Dish and SBA are each hosting their respective fourth quarter earnings call today.

In November Dish struck its first major infrastructure deal, in an MLA with Crown Castle that covers up to 20,000 macro towers and includes fiber services.

Agreement with private tower companies followed. Those include Vertical Bridge and more recently seven other partners who are providing access to 4,000 additional macro sites as Dish works to build out its own 5G network.

RELATED: Dish sheds 363K wireless subs, warns of T-Mobile 3G shutdown

Dish continues to peg the price tag of its 5G network build at $10 billion, but in a Monday note to investors MoffettNathanson analysts said there are more questions than answers surrounding the company’s plans, including where the money will come from.

“We don’t know what customer base [Dish] plan to serve with their wireless network (Wholesale? Retail? Enterprise? Consumer?). We don’t know if the network will be national or regional. We don’t know how much it is all going to cost. And we still don’t’ know who is going to pay for it,” wrote the team led by Craig Moffett.

Dish hinted at an unnamed strategic partner during testimony at the T-Mobile/Sprint merger trial, which some speculated could be the likes of Amazon or Google – but hasn’t named one yet.

Moffett also pointed to Dish’s satellite pay TV and recently acquired Boost Mobile prepaid businesses as “cash cows” previously expected to fund the buildout.

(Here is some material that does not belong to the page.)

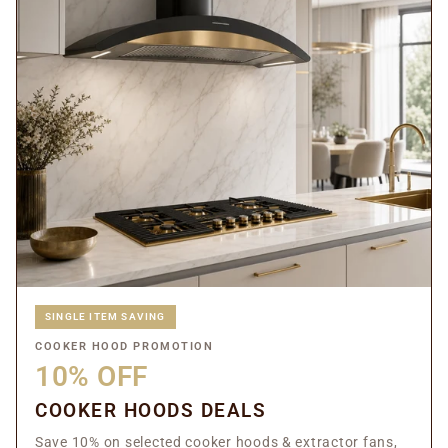
SINGLE ITEM SAVING
COOKER HOOD PROMOTION
10% OFF
COOKER HOODS DEALS
Save 10% on selected cooker hoods & extractor fans,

“But time is running out on that too,” wrote the analysts.

RELATED: Dish’s new SVP of retail wireless gets another shot at disruption

On Monday Dish reported losing 363,000 retail wireless subscribers in the fourth quarter and warned there could be negative impacts when T-Mobile turns off its 3G network in early 2022. While Dish works to build out a 5G network, its retail wireless subscribers are riding on T-Mobile’s network under a seven-year MVNO agreement.  

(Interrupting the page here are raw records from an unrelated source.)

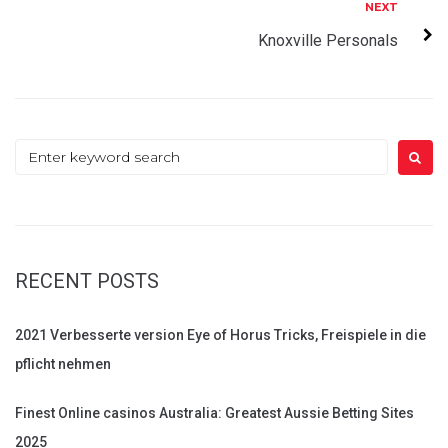
Next
NEXT
Knoxville Personals
Search
for:
RECENT POSTS
2021 Verbesserte version Eye of Horus Tricks, Freispiele in die
pflicht nehmen
Finest Online casinos Australia: Greatest Aussie Betting Sites
2025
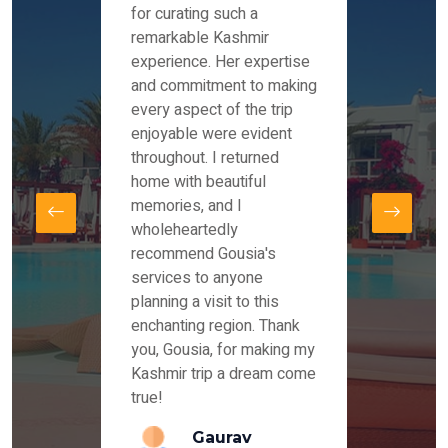
es and
for curating such a
Instag
 took
remarkable Kashmir
were r
ria
experience. Her expertise
from ou
re
and commitment to making
the end
by Mr
every aspect of the trip
Mr.Ish
offered
enjoyable were evident
enquir
and
throughout. I returned
everyt
s,
home with beautiful
our dr
memories, and I
for us
elling
wholeheartedly
and su
recommend Gousia's
our en
lly
services to anyone
stays 
. Our
planning a visit to this
arrang
azing
enchanting region. Thank
you Ka
ays
you, Gousia, for making my
our jo
Kashmir trip a dream come
true!
anda
Gaurav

“Dish is doing a commendable job in running its legacy businesses for cash, but they are declining nonetheless. It is impossible to view either segment as a sustainable source of funding for the 5G network,” wrote Moffett.  

Still, Dish has shown commitment to the network build, lining up a roster of equipment, transport, and services vendors. Plans call for cloud-native 5G network built with an open RAN architecture.

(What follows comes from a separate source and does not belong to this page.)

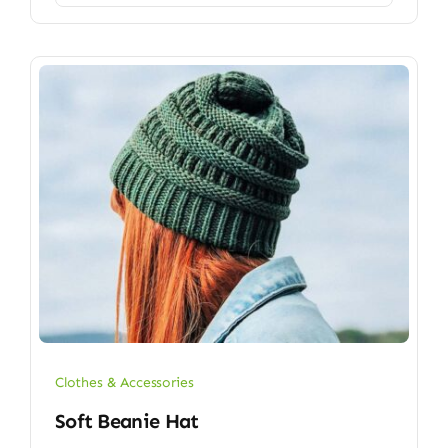
Clothes & Accessories
Soft Beanie Hat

In December the provider completed a successful field validation for its virtualized standalone 5G core network and O-RAN-compliant radio.

In SEC filings Dish reported that purchases for property and equipment were $115 million lower in 2020 than in 2019 because of spending for a previously planned narrowband IoT (NB-IoT) network that was scrapped in favor of the standalone 5G plans. 

“We anticipate expenditures for our 5G Network Deployment to increase substantially throughout 2021 as we ramp up the build-out phase” of the 5G deployment, Dish stated in its 10-K.

To meet FCC buildout deadlines Dish’s network needs to cover 70% of the U.S. population by June 2023. The first major 5G market is expected in the second half of this year.